=== WORK ITEM ===
Print every record exactly, omitting all pictures.

=== RECORDS FOR THE EXERCISE ===
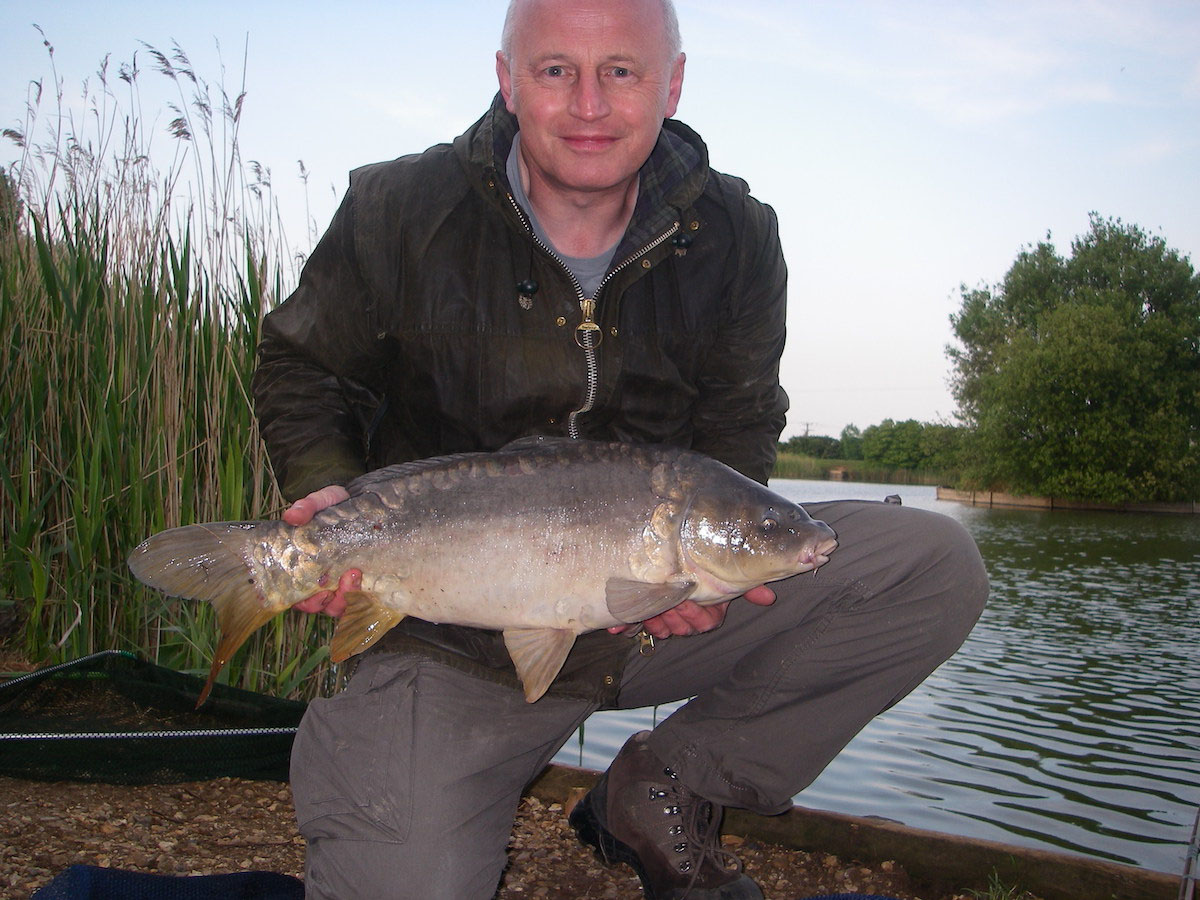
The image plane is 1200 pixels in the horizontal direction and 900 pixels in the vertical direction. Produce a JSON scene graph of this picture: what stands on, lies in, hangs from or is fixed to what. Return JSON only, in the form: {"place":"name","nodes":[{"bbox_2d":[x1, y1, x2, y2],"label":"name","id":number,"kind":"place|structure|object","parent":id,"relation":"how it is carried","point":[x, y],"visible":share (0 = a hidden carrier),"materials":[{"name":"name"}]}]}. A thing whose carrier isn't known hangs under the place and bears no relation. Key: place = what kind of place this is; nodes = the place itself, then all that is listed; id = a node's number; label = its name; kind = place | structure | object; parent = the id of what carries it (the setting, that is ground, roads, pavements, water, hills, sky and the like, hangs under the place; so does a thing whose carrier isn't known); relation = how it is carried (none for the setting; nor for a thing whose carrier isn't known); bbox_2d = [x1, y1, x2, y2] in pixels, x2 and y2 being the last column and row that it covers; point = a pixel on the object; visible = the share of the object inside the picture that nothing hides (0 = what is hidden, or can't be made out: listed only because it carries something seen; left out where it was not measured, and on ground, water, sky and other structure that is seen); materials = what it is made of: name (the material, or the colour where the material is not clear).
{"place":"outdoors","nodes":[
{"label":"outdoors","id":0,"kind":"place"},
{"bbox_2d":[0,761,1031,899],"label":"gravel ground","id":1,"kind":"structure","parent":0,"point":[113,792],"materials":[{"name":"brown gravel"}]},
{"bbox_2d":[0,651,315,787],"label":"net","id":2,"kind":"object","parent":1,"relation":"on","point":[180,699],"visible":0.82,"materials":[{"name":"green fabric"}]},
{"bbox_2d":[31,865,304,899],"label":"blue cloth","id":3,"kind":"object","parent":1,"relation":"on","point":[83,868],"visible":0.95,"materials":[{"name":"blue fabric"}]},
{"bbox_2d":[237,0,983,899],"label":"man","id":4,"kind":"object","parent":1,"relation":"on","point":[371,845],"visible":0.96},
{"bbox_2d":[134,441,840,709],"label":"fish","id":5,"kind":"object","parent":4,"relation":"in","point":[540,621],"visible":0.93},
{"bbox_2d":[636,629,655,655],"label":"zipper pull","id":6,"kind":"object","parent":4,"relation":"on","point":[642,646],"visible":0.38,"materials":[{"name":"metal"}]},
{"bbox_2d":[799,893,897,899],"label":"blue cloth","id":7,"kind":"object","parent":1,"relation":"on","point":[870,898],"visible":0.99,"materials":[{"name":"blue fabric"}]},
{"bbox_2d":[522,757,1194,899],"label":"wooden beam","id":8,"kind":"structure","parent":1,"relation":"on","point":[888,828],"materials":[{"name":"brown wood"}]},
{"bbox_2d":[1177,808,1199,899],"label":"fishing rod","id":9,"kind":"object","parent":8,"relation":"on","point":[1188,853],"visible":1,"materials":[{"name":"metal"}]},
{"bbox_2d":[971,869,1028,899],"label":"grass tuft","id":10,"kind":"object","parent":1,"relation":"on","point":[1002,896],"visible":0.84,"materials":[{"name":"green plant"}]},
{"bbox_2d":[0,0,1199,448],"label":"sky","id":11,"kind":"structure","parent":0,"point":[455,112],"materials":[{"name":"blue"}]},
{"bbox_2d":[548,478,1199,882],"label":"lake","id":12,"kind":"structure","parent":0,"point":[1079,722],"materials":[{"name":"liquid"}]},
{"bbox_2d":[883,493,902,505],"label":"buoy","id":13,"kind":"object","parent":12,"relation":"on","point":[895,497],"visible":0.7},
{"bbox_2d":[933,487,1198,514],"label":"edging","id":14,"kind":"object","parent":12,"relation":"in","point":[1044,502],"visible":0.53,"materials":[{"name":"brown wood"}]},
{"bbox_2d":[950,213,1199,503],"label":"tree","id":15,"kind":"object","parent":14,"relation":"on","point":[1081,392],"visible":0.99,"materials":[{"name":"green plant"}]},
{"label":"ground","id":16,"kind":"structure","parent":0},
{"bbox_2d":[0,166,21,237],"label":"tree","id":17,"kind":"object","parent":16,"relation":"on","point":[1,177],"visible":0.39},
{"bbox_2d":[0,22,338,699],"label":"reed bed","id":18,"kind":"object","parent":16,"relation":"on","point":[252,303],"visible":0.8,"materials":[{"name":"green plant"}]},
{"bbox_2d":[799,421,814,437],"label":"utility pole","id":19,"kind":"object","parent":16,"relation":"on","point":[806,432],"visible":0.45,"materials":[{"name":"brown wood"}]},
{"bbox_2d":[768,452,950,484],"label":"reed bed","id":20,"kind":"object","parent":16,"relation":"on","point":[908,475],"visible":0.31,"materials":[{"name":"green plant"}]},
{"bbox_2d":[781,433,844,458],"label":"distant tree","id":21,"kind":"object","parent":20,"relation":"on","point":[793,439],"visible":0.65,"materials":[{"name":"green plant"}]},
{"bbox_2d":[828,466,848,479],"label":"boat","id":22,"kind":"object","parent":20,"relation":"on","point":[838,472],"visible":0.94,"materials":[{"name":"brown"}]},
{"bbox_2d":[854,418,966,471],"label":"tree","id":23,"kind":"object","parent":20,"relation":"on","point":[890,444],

=== SOLUTION TO THIS PROBLEM ===
The image plane is 1200 pixels in the horizontal direction and 900 pixels in the vertical direction. Produce a JSON scene graph of this picture: what stands on, lies in, hangs from or is fixed to what. Return JSON only, in the form: {"place":"name","nodes":[{"bbox_2d":[x1, y1, x2, y2],"label":"name","id":number,"kind":"place|structure|object","parent":id,"relation":"how it is carried","point":[x, y],"visible":share (0 = a hidden carrier),"materials":[{"name":"name"}]}]}. A thing whose carrier isn't known hangs under the place and bears no relation. Key: place = what kind of place this is; nodes = the place itself, then all that is listed; id = a node's number; label = its name; kind = place | structure | object; parent = the id of what carries it (the setting, that is ground, roads, pavements, water, hills, sky and the like, hangs under the place; so does a thing whose carrier isn't known); relation = how it is carried (none for the setting; nor for a thing whose carrier isn't known); bbox_2d = [x1, y1, x2, y2] in pixels, x2 and y2 being the last column and row that it covers; point = a pixel on the object; visible = the share of the object inside the picture that nothing hides (0 = what is hidden, or can't be made out: listed only because it carries something seen; left out where it was not measured, and on ground, water, sky and other structure that is seen); materials = what it is made of: name (the material, or the colour where the material is not clear).
{"place":"outdoors","nodes":[
{"label":"outdoors","id":0,"kind":"place"},
{"bbox_2d":[0,761,1031,899],"label":"gravel ground","id":1,"kind":"structure","parent":0,"point":[113,792],"materials":[{"name":"brown gravel"}]},
{"bbox_2d":[0,651,315,787],"label":"net","id":2,"kind":"object","parent":1,"relation":"on","point":[180,699],"visible":0.82,"materials":[{"name":"green fabric"}]},
{"bbox_2d":[31,865,304,899],"label":"blue cloth","id":3,"kind":"object","parent":1,"relation":"on","point":[83,868],"visible":0.95,"materials":[{"name":"blue fabric"}]},
{"bbox_2d":[237,0,983,899],"label":"man","id":4,"kind":"object","parent":1,"relation":"on","point":[371,845],"visible":0.96},
{"bbox_2d":[134,441,840,709],"label":"fish","id":5,"kind":"object","parent":4,"relation":"in","point":[540,621],"visible":0.93},
{"bbox_2d":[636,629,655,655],"label":"zipper pull","id":6,"kind":"object","parent":4,"relation":"on","point":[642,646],"visible":0.38,"materials":[{"name":"metal"}]},
{"bbox_2d":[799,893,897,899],"label":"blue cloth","id":7,"kind":"object","parent":1,"relation":"on","point":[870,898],"visible":0.99,"materials":[{"name":"blue fabric"}]},
{"bbox_2d":[522,757,1194,899],"label":"wooden beam","id":8,"kind":"structure","parent":1,"relation":"on","point":[888,828],"materials":[{"name":"brown wood"}]},
{"bbox_2d":[1177,808,1199,899],"label":"fishing rod","id":9,"kind":"object","parent":8,"relation":"on","point":[1188,853],"visible":1,"materials":[{"name":"metal"}]},
{"bbox_2d":[971,869,1028,899],"label":"grass tuft","id":10,"kind":"object","parent":1,"relation":"on","point":[1002,896],"visible":0.84,"materials":[{"name":"green plant"}]},
{"bbox_2d":[0,0,1199,448],"label":"sky","id":11,"kind":"structure","parent":0,"point":[455,112],"materials":[{"name":"blue"}]},
{"bbox_2d":[548,478,1199,882],"label":"lake","id":12,"kind":"structure","parent":0,"point":[1079,722],"materials":[{"name":"liquid"}]},
{"bbox_2d":[883,493,902,505],"label":"buoy","id":13,"kind":"object","parent":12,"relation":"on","point":[895,497],"visible":0.7},
{"bbox_2d":[933,487,1198,514],"label":"edging","id":14,"kind":"object","parent":12,"relation":"in","point":[1044,502],"visible":0.53,"materials":[{"name":"brown wood"}]},
{"bbox_2d":[950,213,1199,503],"label":"tree","id":15,"kind":"object","parent":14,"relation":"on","point":[1081,392],"visible":0.99,"materials":[{"name":"green plant"}]},
{"label":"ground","id":16,"kind":"structure","parent":0},
{"bbox_2d":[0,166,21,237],"label":"tree","id":17,"kind":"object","parent":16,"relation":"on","point":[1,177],"visible":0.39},
{"bbox_2d":[0,22,338,699],"label":"reed bed","id":18,"kind":"object","parent":16,"relation":"on","point":[252,303],"visible":0.8,"materials":[{"name":"green plant"}]},
{"bbox_2d":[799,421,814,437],"label":"utility pole","id":19,"kind":"object","parent":16,"relation":"on","point":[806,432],"visible":0.45,"materials":[{"name":"brown wood"}]},
{"bbox_2d":[768,452,950,484],"label":"reed bed","id":20,"kind":"object","parent":16,"relation":"on","point":[908,475],"visible":0.31,"materials":[{"name":"green plant"}]},
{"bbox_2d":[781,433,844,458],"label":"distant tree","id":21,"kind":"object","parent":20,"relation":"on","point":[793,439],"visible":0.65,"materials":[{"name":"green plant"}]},
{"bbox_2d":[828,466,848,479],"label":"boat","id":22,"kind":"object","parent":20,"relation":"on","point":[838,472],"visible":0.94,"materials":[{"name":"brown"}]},
{"bbox_2d":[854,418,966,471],"label":"tree","id":23,"kind":"object","parent":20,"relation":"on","point":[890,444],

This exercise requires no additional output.